** DATA RECORDS **

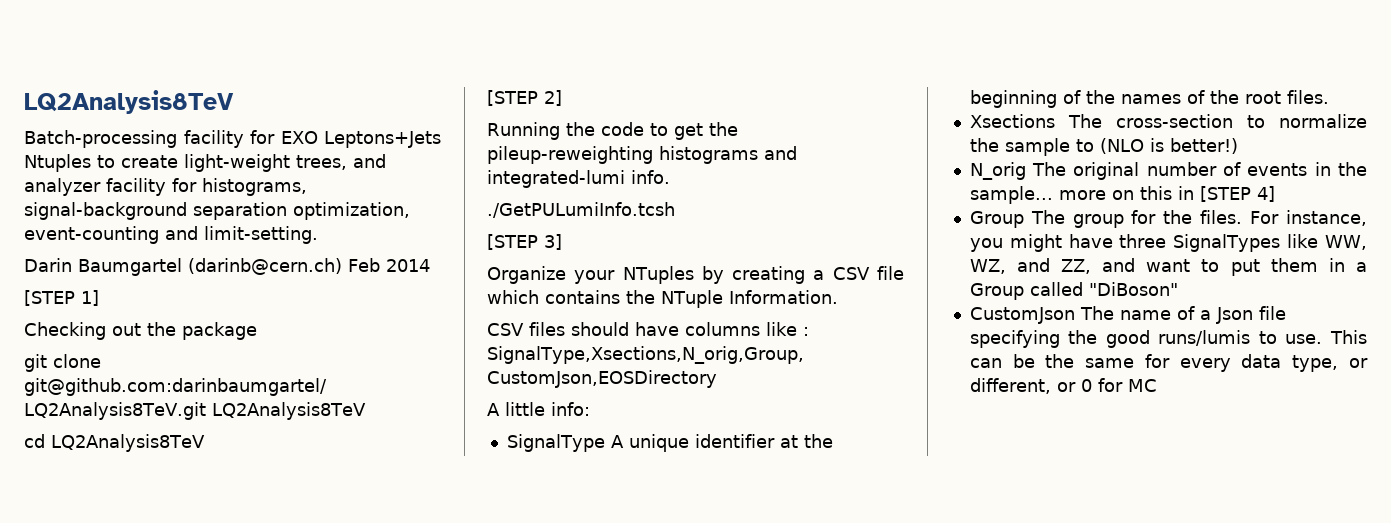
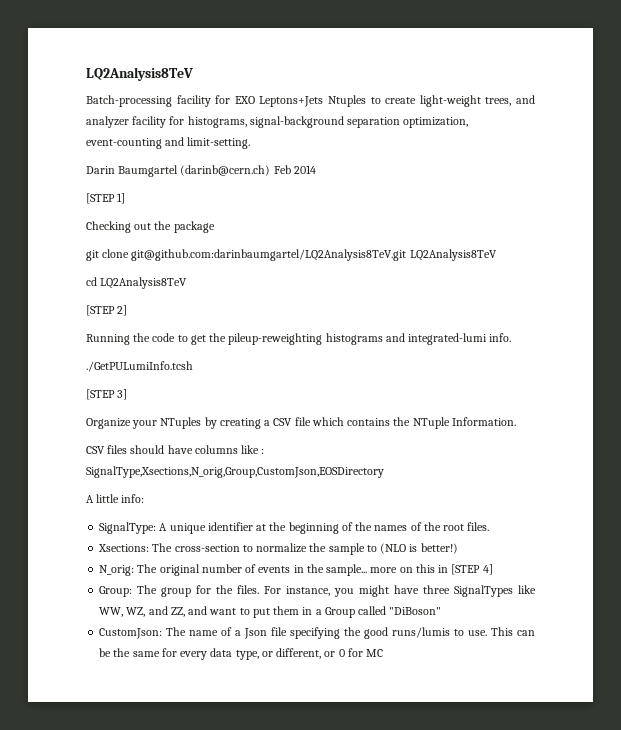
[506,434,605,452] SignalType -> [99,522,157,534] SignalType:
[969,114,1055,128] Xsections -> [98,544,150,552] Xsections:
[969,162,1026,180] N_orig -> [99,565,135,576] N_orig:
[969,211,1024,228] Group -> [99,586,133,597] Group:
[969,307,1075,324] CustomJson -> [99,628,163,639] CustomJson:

...

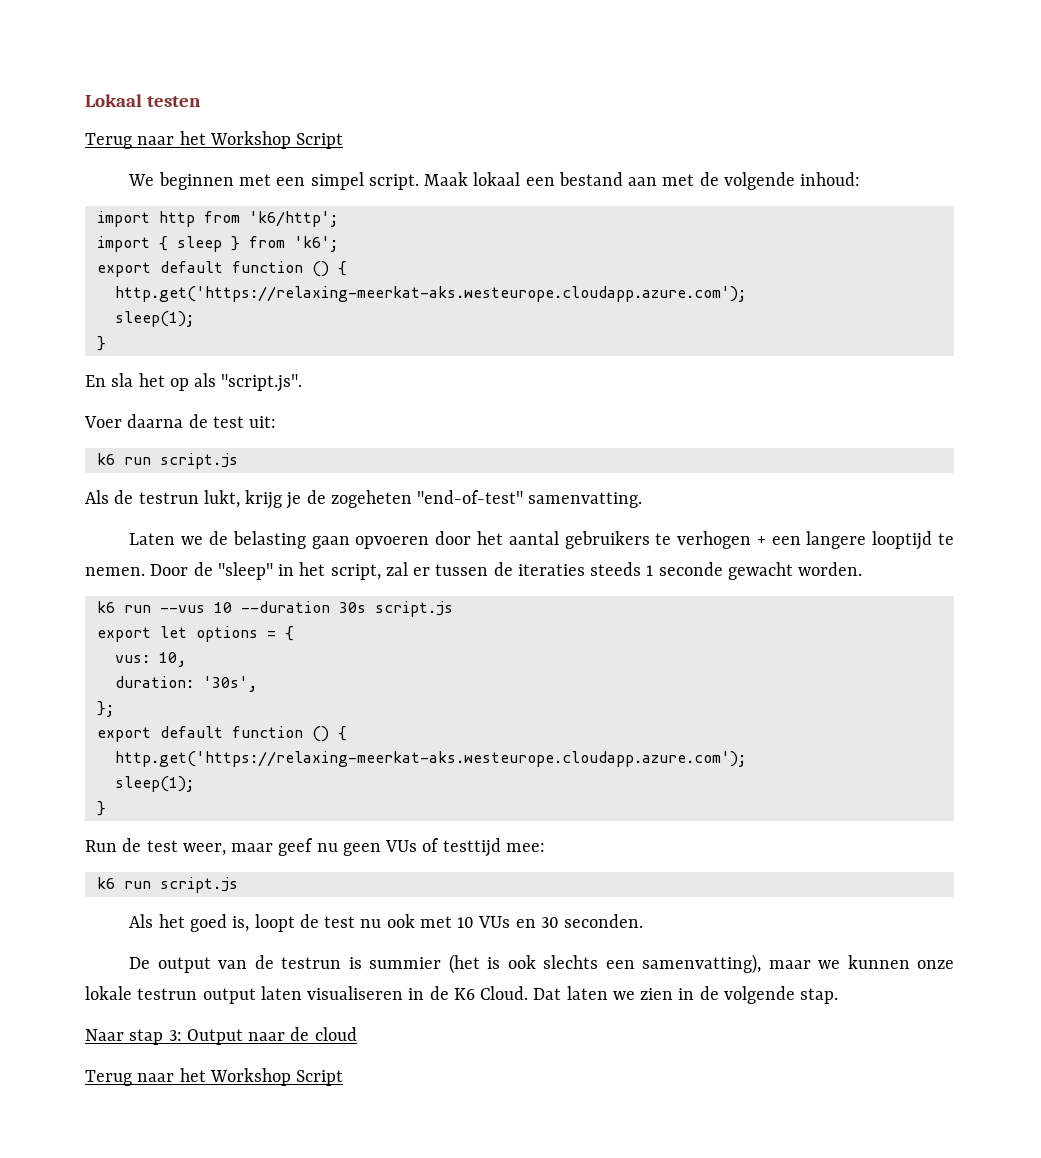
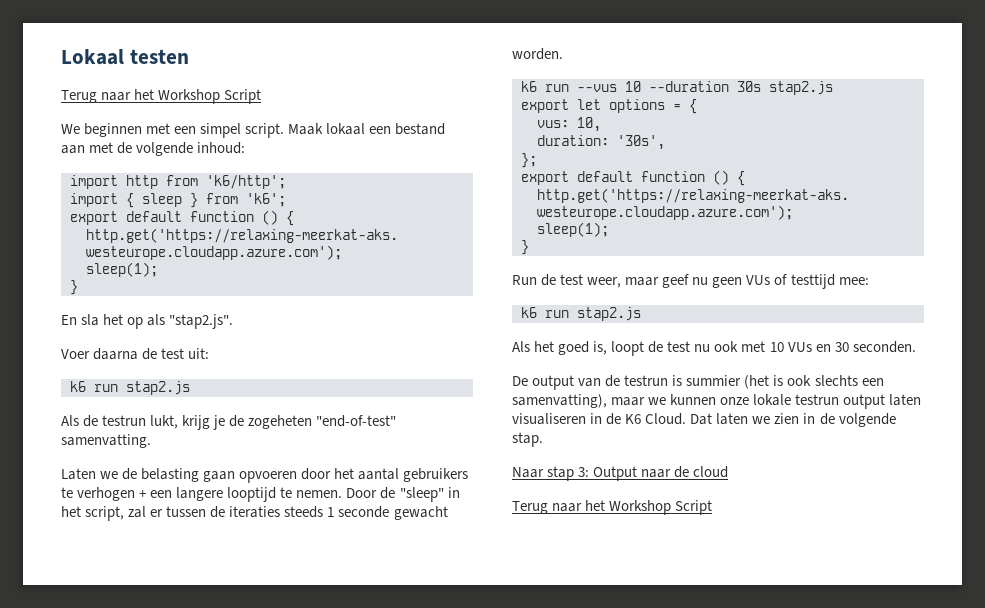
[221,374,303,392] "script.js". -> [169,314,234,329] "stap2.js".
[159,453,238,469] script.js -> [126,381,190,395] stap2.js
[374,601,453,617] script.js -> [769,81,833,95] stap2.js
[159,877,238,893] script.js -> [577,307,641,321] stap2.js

** TRY IT **
Restate word for word the lines in the material above from the one with "[969,162,1026,180] N_orig ->" to the one with "[969,307,1075,324] CustomJson ->"; both of those lines count, and nothing else does.

** EXERCISE RESULT **
[969,162,1026,180] N_orig -> [99,565,135,576] N_orig:
[969,211,1024,228] Group -> [99,586,133,597] Group:
[969,307,1075,324] CustomJson -> [99,628,163,639] CustomJson:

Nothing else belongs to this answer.